Ce que je reproche au duo Campos-Galtier sur ces deux mercatos, c’est d’avoir ciblé des profils bien précis mais de ne pas avoir prévu de plan B. Cet hiver, on sait que ça va être compliqué de faire plier l’Inter pour Skriniar, mais qu’est-ce qui empêche le PSG de demander un prêt de Kalidou Koulibaly en difficulté à Chelsea et qui voit arriver Badiashile ? Cet été, on a beaucoup parlé du cas Scamacca en attaque, alors que Belotti était libre et avait plus de références que le buteur de Sassuolo, notamment en équipe d’Italie. Dans le recrutement, il faut parfois savoir se montrer astucieux.

On parle beaucoup du fond de jeu qui s’est gravement dégradé au fil de la saison. Quelle est la part de responsabilité de Christophe Galtier ?
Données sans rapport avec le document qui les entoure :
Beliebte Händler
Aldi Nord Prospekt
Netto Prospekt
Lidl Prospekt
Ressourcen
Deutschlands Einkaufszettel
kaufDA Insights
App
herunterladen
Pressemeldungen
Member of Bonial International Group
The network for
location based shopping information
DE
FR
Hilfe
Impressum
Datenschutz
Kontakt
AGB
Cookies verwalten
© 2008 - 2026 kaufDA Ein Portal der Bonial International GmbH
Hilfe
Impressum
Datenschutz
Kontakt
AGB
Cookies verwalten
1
Ces derniers temps, je n’ai pas vu ou lu de discours appuyés de la part de la direction pour soutenir son entraîneur. Galtier a des circonstances atténuantes au niveau de la cohérence de cet effectif, mais cela ne peut pas justifier le manque de fond de jeu cette saison, au-delà même des trois stars de devant. Une équipe qui prétend à la victoire finale en Ligue des Champions doit pouvoir montrer autre chose dans le contenu, même s’il ne dispose pas de tous ses atouts offensifs. Dans le meilleur Liverpool de Klopp, quand Salah n’était pas là, Jota le remplaçait avec succès. Ensuite, on a eu l’arrivée de Diaz pour suppléer Mané. A chaque fois, le projet de jeu restait le même.

Au PSG, on a l’impression que quand Mbappé n’est pas là, tout est remis en question. Il n’y pas de vraie idée de jeu derrière pour survivre à son absence, c’est donnons le ballon aux phénomènes de devant et espérons qu’ils fassent des miracles. Quand tout marchait bien au début, il y avait une émulation positive entre les trois de devant. Messi et Neymar démarrant la saison pied au plancher en vue de la Coupe du Monde et Mbappé qui ne voulait pas rester dans l’ombre. Cela a donné la période d’invincibilité jusqu’à la trêve. Galtier les a retrouvés tous en vrac après le Mondial, mais c’était tellement prévisible… On savait que cette zone de turbulences allait arriver. C’est anormal qu’il se retrouve autant démuni, sans solution. Ce manque d’anticipation me gêne beaucoup.

Le retour de Kylian Mbappé peut-il tout changer lors du retour à Munich ?

Évidemment qu’il représente le principal motif d’espoir pour le PSG. Avec sa vitesse, ses appels de balle, ses courses en profondeur, on a déjà entrevu combien il pouvait faire mal à sa cette défense du Bayern. Et sur le but refusé, il était présent au bon endroit au bon moment. Je ne sais pas à quel point il y a pu avoir de l’intox dans la communication du club au sujet de sa blessure. Mais la qualité de son entrée doit peut-être lui donner des regrets de ne pas avoir débuté le match. Mbappé représente à lui seul tout le paradoxe du PSG actuel. C’est une chance incroyable d’avoir un tel phénomène dans son équipe. Mais quand il est dans un mauvais soir, qu’il est bien muselé, il ne reste plus grand chose dans l’animation offensive.

Avez-vous d’autres motifs d’espoir ?

Ce qui me laisse espérer pour le PSG c’est que même en ayant eu beaucoup le ballon en première période, le Bayern n’a pas tellement mis en danger Donnarumma. Forcément, les supporters parisiens ont été déçus de voir leur équipe être jonglée de la sorte, mais en termes d’occasions franches ce n’était pas extraordinaire. Ensuite, cette saison, le Bayern est beaucoup chahuté qu’à l’accoutumée en Bundesliga et va donc devoir batailler et laisser plus de force dans les matches qui précéderont le retour à Munich.

Par ailleurs, le temps qui reste jusqu’au 8 mars va laisser la possibilité à des éléments clés comme Kimpembe, Verratti et Mbappé d’être à 100 % de leurs possibilités. Et ça peut changer beaucoup de choses dans le rapport de force. Au final, si j’étais supporter du PSG, je ne serais pas désespéré pour la qualification, mais il va quand même falloir que les planètes soient bien alignées. Et la déclaration d’après-match de Mbappé montre combien l’équilibre du vestiaire est fragile. En disant « mangez bien, dormez bien », il visait pour moi clairement certains de ses coéquipiers.